The first thing I want to do is define some constants for key characters we’ll be referencing:

##
# Interpreter constants
##

.equ CHAR_NEWLINE, '\n'         # newline character 0x0A
.equ CHAR_SPACE, ' '            # space character 0x20
.equ CHAR_BACKSPACE, '\b'       # backspace character 0x08
.equ CHAR_COMMENT, '\\'         # backslash character 0x5C
.equ CHAR_COMMENT_OPARENS, '('  # open parenthesis character 0x28
.equ CHAR_COMMENT_CPARENS, ')'  # close parenthesis character 0x29

This will make it clearer when validating the input characters.

Next, since there’s a few characters we want to check for, let’s create a new macro so we have less code to write:

# check a character
.macro checkchar char, dest
    call uart_get       # read a character from UART
    call uart_put       # send the character to UART

    # validate the character which is located in the W (a0) register
    li t0, \char        # load character into temporary
    beq a0, t0, \dest   # jump to the destination if the char matches
.endm

This macro simply reads and sends a character into the working register a0, then it compares it with the value sent as the char parameter. If it matches then it jumps to the address in the dest parameter.

We’ll use this in the interpreter and in our skip functions, like this:

    checkchar CHAR_COMMENT, skip_comment            # check if character is a comment

And in skip_comment, we have the following code which loops until a newline is found, then jumps back to the interpreter:

skip_comment:
    checkchar CHAR_NEWLINE, interpreter             # check if character is a newline
    j skip_comment                                  # loop until it's a newline

We use similar code to check for ( -- ) style stack comments which begin with an opening parens and end with a closing one.

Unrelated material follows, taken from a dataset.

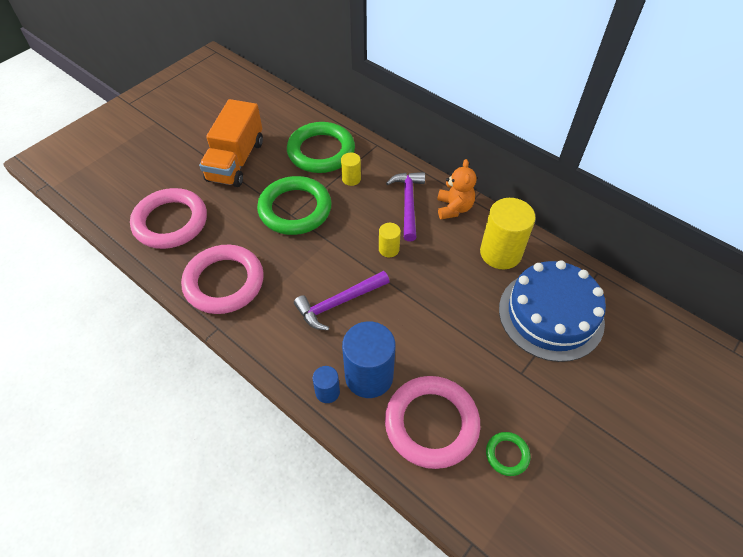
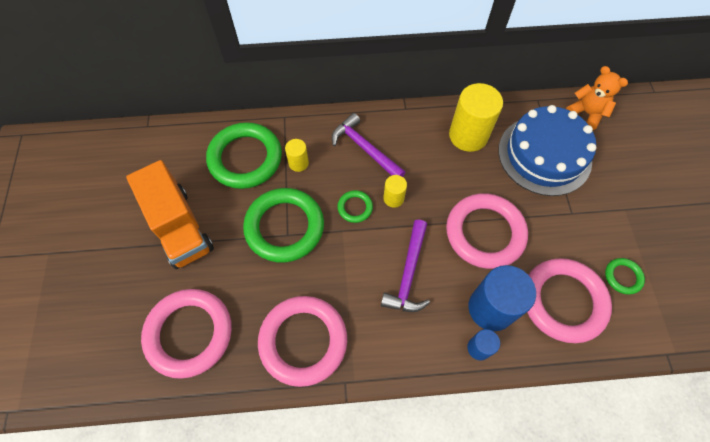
camera: 45 degrees left, 10 degrees up
orange teddy bear [437,159,476,219] -> orange teddy bear moved to [566,66,628,130]
none -> green ring [337,190,373,223]
none -> pink ring [446,193,528,269]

The backspace is also somewhat similar, except in this case we’re going to simulate “erasing” a character (on screen), but we only want to actually erase it if the TOIN variable is at a higher address than TIB (i.e: if a character is actually in the buffer):

process_backspace:
    # erase the previous character on screen by sending a space then backspace character
    li a0, ' '
    call uart_put
    li a0, '\b'
    call uart_put

    # erase a character from the terminal input buffer (TIB) if there is one
    beq a1, t2, interpreter                         # return to interpreter if TOIN == TIB
    addi a1, a1, -1                                 # decrement TOIN by 1 to erase a character
    sw a1, 0(t3)                                    # store new TOIN value in memory

    j interpreter                                   # return to the interpreter after erasing the character

At this point we’re almost ready to add the character to the terminal input buffer (TIB), but first we need to verify if the character is a printable 8-bit character between 0x20 and 0x7E inclusively. There’s no reason for a word to contain non-printable characters such as tabs (0x09) or carriage return (0x0D), although we will allow a newline (0x0A) as that’s our separation character when in execute mode.

Closing thoughts

This was a short session but I got a lot done. In the next session I’ll work on adding the characters to the TIB, and then read the token, hash it, dictionary lookup, etc…